Look through the entries below and report every line that has "orzechowe".

* * *

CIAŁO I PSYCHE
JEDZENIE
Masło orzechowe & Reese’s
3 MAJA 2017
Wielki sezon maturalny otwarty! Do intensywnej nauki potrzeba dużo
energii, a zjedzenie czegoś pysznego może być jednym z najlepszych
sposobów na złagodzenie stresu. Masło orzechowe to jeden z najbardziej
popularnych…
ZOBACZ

* * *

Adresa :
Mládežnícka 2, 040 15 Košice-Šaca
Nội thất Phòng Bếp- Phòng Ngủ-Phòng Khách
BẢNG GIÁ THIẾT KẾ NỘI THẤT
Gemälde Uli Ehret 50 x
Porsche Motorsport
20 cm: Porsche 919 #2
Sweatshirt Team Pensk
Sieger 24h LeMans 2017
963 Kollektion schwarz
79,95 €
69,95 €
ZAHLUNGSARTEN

* * *

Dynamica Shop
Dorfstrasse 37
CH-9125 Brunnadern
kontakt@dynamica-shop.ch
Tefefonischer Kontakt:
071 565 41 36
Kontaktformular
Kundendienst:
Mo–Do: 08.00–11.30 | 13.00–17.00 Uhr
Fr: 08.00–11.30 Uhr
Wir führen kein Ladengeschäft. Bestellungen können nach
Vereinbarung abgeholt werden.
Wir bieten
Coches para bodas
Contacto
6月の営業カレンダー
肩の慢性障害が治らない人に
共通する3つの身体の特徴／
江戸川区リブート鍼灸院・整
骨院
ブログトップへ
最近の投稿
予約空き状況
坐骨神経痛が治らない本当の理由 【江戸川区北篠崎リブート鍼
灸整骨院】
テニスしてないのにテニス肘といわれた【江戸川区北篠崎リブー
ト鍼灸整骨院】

* * *

### WORKED SOLUTION
Masło orzechowe & Reese’s
sposobów na złagodzenie stresu. Masło orzechowe to jeden z najbardziej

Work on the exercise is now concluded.